Rio - Cidades do Norte Fluminense e da Região dos Lagos afetadas pela queda na arrecadação dos royalties assinaram ontem, em Armação dos Búzios, manifesto com um pacote de medidas para reduzir os impactos da crise econômica. O documento, entregue ao governo do estado, será levado à Petrobras e ao governo federal.

Prefeitos das dez cidades que mais dependem dos royalties se reuniram com o secretário Julio Bueno (D)Divulgação

Nele, prefeitos de dez cidades cobram investimentos em infraestrutura e no desenvolvimento das vocações locais. A intenção é reduzir a dependência dos recursos repassados pela indústria petrolífera para Campos, Macaé, Cabo Frio, Búzios, Rio das Ostras, Casimiro de Abreu, São João da Barra, Quissamã, Carapebus e Conceição de Macabu.

A Bacia de Campos é responsável por 84% da produção nacional de petróleo e 50% do gás do país. De acordo com o Ministério do Trabalho e Emprego (MTE), o setor offshore é responsável por 63% dos empregos na região, onde vivem 1,2 milhão de pessoas.

Com a queda no preço do barril do petróleo — de R$ 103,17 em junho para R$ 54,46 —, as cidades perderam de 25% a 35% em royalties. O número de pessoas demitidas no setor, pela primeira vez, superou o de contratações: 38.139 foram dispensados em 12 meses, contra 36.546 admissões.

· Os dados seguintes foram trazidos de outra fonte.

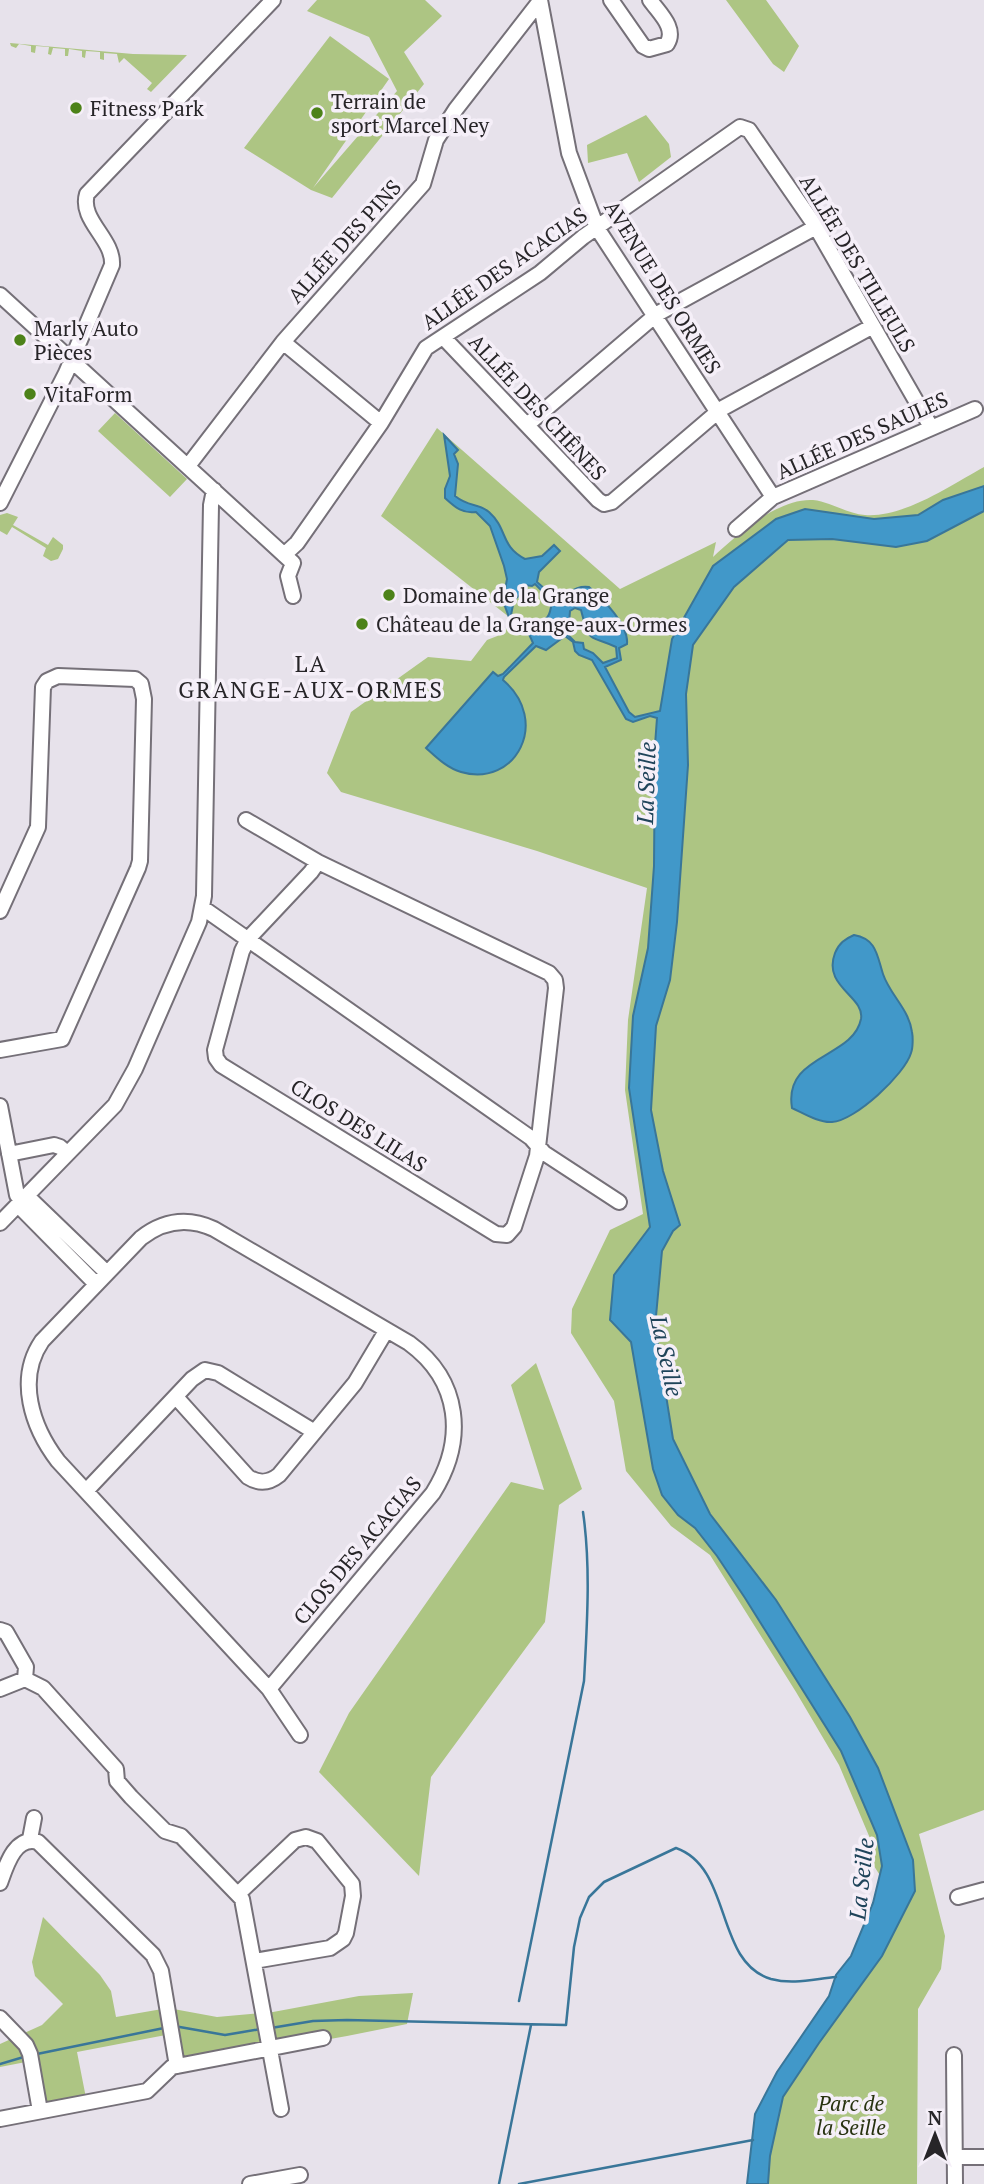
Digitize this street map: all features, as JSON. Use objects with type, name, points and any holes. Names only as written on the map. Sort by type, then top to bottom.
[{"type":"street","points":[[0,503],[72,360],[112,265],[109,248],[87,211],[87,194],[273,0]]},
{"type":"street","points":[[611,0],[643,46],[649,49],[667,44],[671,35],[671,29],[650,0]]},
{"type":"street","name":"AVENUE DES ORMES","points":[[540,1],[569,153],[597,228],[773,497]]},
{"type":"street","name":"ALLÉE DES PINS","points":[[188,466],[283,342],[423,184],[436,141],[456,109],[540,1]]},
{"type":"street","name":"ALLÉE DES ACACIAS","points":[[284,555],[297,543],[381,423],[426,348],[540,273],[597,228],[743,127]]},
{"type":"street","name":"ALLÉE DES TILLEULS","points":[[743,127],[749,131],[816,228],[931,427]]},
{"type":"street","points":[[527,425],[654,316],[816,228]]},
{"type":"street","points":[[0,295],[293,563],[288,576],[293,596]]},
{"type":"street","points":[[717,412],[873,326]]},
{"type":"street","name":"ALLÉE DES CHÊNES","points":[[443,337],[604,504],[612,502],[717,412]]},
{"type":"street","points":[[283,342],[381,423]]},
{"type":"street","name":"ALLÉE DES SAULES","points":[[736,529],[773,497],[975,409]]},
{"type":"street","points":[[0,1223],[106,1116],[129,1082],[199,922],[203,908],[212,514],[219,495]]},
{"type":"street","points":[[0,911],[38,827],[43,687],[47,681],[58,676],[139,674],[144,699],[138,868],[62,1039],[0,1050]]},
{"type":"street","name":"CLOS DES LILAS","points":[[246,820],[318,862],[552,976],[556,988],[537,1156],[514,1227],[507,1235],[496,1234],[221,1065],[216,1058],[215,1050],[242,951],[248,939],[318,862]]},
{"type":"street","points":[[203,908],[538,1145],[544,1153],[619,1202]]},
{"type":"street","points":[[0,1105],[17,1195],[96,1284]]},
{"type":"street","points":[[9,1154],[54,1145],[67,1153]]},
{"type":"street","points":[[22,1200],[107,1273]]},
{"type":"street","name":"CLOS DES ACACIAS","points":[[269,1689],[433,1493],[450,1461],[454,1414],[442,1379],[419,1350],[214,1229],[196,1222],[171,1222],[149,1231],[96,1284],[36,1351],[28,1382],[34,1415],[46,1444],[58,1461],[269,1689],[300,1735]]},
{"type":"street","points":[[176,1396],[248,1477],[268,1482],[279,1475],[355,1383],[386,1331]]},
{"type":"street","points":[[87,1490],[197,1374],[210,1370],[313,1431]]},
{"type":"street","points":[[0,1630],[6,1632],[26,1668],[25,1679]]},
{"type":"street","points":[[0,1689],[25,1679],[43,1688],[116,1769],[117,1781],[165,1831],[181,1836],[238,1895],[244,1907],[281,2109]]},
{"type":"street","points":[[30,1839],[34,1818]]},
{"type":"street","points":[[238,1895],[295,1840],[306,1837],[317,1841],[354,1890],[346,1933],[338,1944],[330,1948],[254,1961]]},
{"type":"street","points":[[0,1884],[14,1851],[21,1843],[30,1839]]},
{"type":"street","points":[[30,1839],[46,1847],[153,1955],[161,1971],[177,2066]]},
{"type":"street","points":[[958,1897],[984,1890]]},
{"type":"street","points":[[0,2018],[21,2039],[30,2055],[40,2112]]},
{"type":"street","points":[[0,2119],[147,2091],[169,2068],[323,2038]]},
{"type":"street","points":[[954,2055],[955,2184]]},
{"type":"street","points":[[955,2157],[984,2157]]},
{"type":"street","points":[[254,2184],[300,2175]]},
{"type":"green space","points":[[317,0],[425,0],[442,16],[404,52],[424,84],[332,198],[311,190],[244,148],[330,36],[389,79],[313,188],[397,91],[369,37],[307,11]]},
{"type":"green space","points":[[726,0],[766,0],[799,46],[784,72],[773,64]]},
{"type":"green space","points":[[10,43],[133,54],[187,55],[151,92],[147,89],[152,83],[124,58],[119,63],[117,54],[104,53],[104,60],[100,59],[100,52],[86,51],[85,58],[82,57],[82,51],[69,49],[68,56],[65,56],[65,49],[53,48],[51,55],[48,54],[49,47],[36,46],[35,53],[31,52],[31,46],[19,44],[16,48]]},
{"type":"green space","points":[[646,115],[669,144],[671,157],[639,182],[627,153],[588,163],[587,145]]},
{"type":"green space","points":[[115,413],[187,479],[170,497],[98,431]]},
{"type":"green space","name":"Parc de la Seille","points":[[437,428],[620,589],[716,542],[713,557],[759,519],[786,505],[813,500],[859,514],[880,515],[927,499],[984,467],[984,1810],[919,1834],[945,1936],[941,1969],[918,2009],[917,2184],[768,2184],[770,2156],[783,2097],[904,1913],[874,1866],[875,1850],[839,1765],[710,1555],[671,1526],[626,1471],[614,1401],[571,1333],[572,1309],[610,1230],[643,1214],[625,1090],[628,1020],[647,888],[537,851],[341,792],[327,773],[351,712],[428,657],[471,661],[487,640],[505,633],[509,617],[381,516]]},
{"type":"green space","points":[[7,513],[18,517],[13,525],[48,545],[53,537],[63,545],[58,559],[51,561],[43,556],[46,548],[12,527],[7,535],[0,531],[0,515]]},
{"type":"green space","points":[[536,1363],[582,1489],[559,1505],[545,1622],[431,1777],[419,1876],[319,1772],[349,1713],[511,1482],[544,1490],[511,1385]]},
{"type":"green space","points":[[43,1917],[100,1975],[111,1991],[116,2017],[168,2008],[217,2017],[273,2012],[359,1996],[413,1993],[407,2024],[177,2066],[171,2034],[77,2052],[87,2103],[40,2111],[31,2061],[0,2067],[0,2044],[42,2025],[63,2004],[35,1976],[32,1962]]},
{"type":"water","points":[[444,435],[458,450],[454,454],[458,464],[455,496],[489,512],[512,549],[525,559],[542,556],[554,545],[560,551],[539,572],[537,582],[556,599],[575,589],[589,587],[614,613],[624,629],[627,644],[619,648],[621,660],[605,667],[629,712],[635,717],[660,711],[672,639],[713,566],[776,519],[805,509],[874,519],[918,515],[943,500],[984,486],[984,511],[927,541],[896,547],[832,539],[788,540],[734,587],[693,645],[686,694],[688,765],[677,922],[670,980],[656,1026],[651,1110],[663,1171],[680,1225],[673,1231],[662,1251],[655,1327],[673,1439],[710,1514],[776,1600],[850,1717],[878,1768],[913,1860],[915,1891],[882,1956],[783,2097],[770,2156],[768,2184],[747,2184],[755,2114],[777,2072],[829,1996],[836,1975],[851,1956],[873,1903],[882,1866],[877,1835],[841,1751],[745,1598],[695,1528],[678,1515],[662,1495],[653,1469],[631,1342],[610,1320],[614,1275],[650,1227],[629,1088],[633,1016],[648,948],[654,866],[657,718],[650,716],[633,722],[626,719],[592,660],[579,655],[573,642],[565,636],[546,650],[536,646],[504,677],[503,680],[517,696],[524,714],[525,731],[521,747],[511,761],[498,770],[481,774],[461,772],[446,765],[426,748],[493,672],[498,676],[503,674],[533,643],[528,626],[548,617],[552,601],[535,584],[525,585],[522,593],[514,600],[510,620],[503,601],[507,579],[490,526],[476,512],[463,511],[445,498],[450,476]],"holes":[[[575,608],[581,610],[591,637],[616,647],[617,658],[603,663],[593,653],[584,649],[583,643],[575,642],[568,635],[570,611]]]},
{"type":"water","points":[[854,935],[867,940],[875,949],[886,982],[910,1024],[912,1048],[907,1062],[878,1095],[842,1120],[827,1122],[792,1108],[792,1090],[798,1077],[808,1067],[846,1042],[861,1019],[857,1004],[839,983],[833,965],[838,947]]},
{"type":"waterway","points":[[519,2001],[584,1681],[588,1575],[583,1512]]},
{"type":"waterway","points":[[271,2028],[313,2021],[347,2020],[566,2025],[574,1947],[580,1918],[589,1897],[604,1882],[676,1848],[694,1859],[707,1875],[740,1954],[753,1969],[771,1979],[787,1982],[836,1977]]},
{"type":"waterway","points":[[499,2184],[531,2025]]},
{"type":"waterway","points":[[174,2026],[225,2035],[261,2029]]},
{"type":"waterway","points":[[37,2054],[164,2028]]},
{"type":"waterway","points":[[0,2064],[27,2056]]},
{"type":"waterway","points":[[519,2184],[753,2140]]},
{"type":"place","name":"Fitness Park","points":[[76,108]]},
{"type":"place","name":"Terrain de sport Marcel Ney","points":[[317,113]]},
{"type":"place","name":"Marly Auto Pièces","points":[[20,340]]},
{"type":"place","name":"VitaForm","points":[[30,394]]},
{"type":"place","name":"Domaine de la Grange","points":[[389,595]]},
{"type":"place","name":"Château de la Grange-aux-Ormes","points":[[362,624]]},
{"type":"district","name":"LA GRANGE-AUX-ORMES","points":[[311,676]]},
{"type":"water label","name":"La Seille","points":[[646,783]]},
{"type":"water label","name":"La Seille","points":[[667,1356]]},
{"type":"water label","name":"La Seille","points":[[861,1879]]}]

“Todos acham que o repasse é grande, mas não veem que ninguém vive no mar. Temos que pagar moradia, saúde e saneamento dos trabalhadores do setor. O ônus é alto”, ressalta Marcelo Neves, secretário de Petróleo, Energias e Inovação Tecnológica de Campos.

“A crise é grave, sem dúvida, mas é passageira. Para vencê-la, o governo do estado está construindo parcerias público-privadas”, disse Julio Bueno, secretário estadual de Desenvolvimento Econômico.

Prefeitos cobram garantia de investimentos públicos

Na carta, os prefeitos criam o Núcleo de Desenvolvimento Regional, com representantes dos 10 municípios, e traçam políticas para diversificar a economia regional. São pedidos a duplicação da RJ-106 e investimentos na captação e distribuição de água e no fornecimento de eletricidade.

Em Casimiro de Abreu, a arrecadação em 2014 foi R$ 24 milhões inferior à estimada e em Macaé, as perdas chegam a R$ 120 milhões. O prefeito Aluizio dos Santos Júnior, o Dr. Aluízio, acredita que a saída é investir nas vocações econômicas de cada cidade, como indústria eólica na Região dos Lagos, biocombustível em Campos, turismo e pesca, fortes em várias cidades.

Segundo ele, a região está pronta para continuar crescendo. “Os royalties são fundamentais, mas a preocupação é que a Petrobras continue investindo na Bacia de Campos. Se não fizerem isso, será um infortúnio regional e uma derrocada para o Brasil”, diz Dr. Aluizio.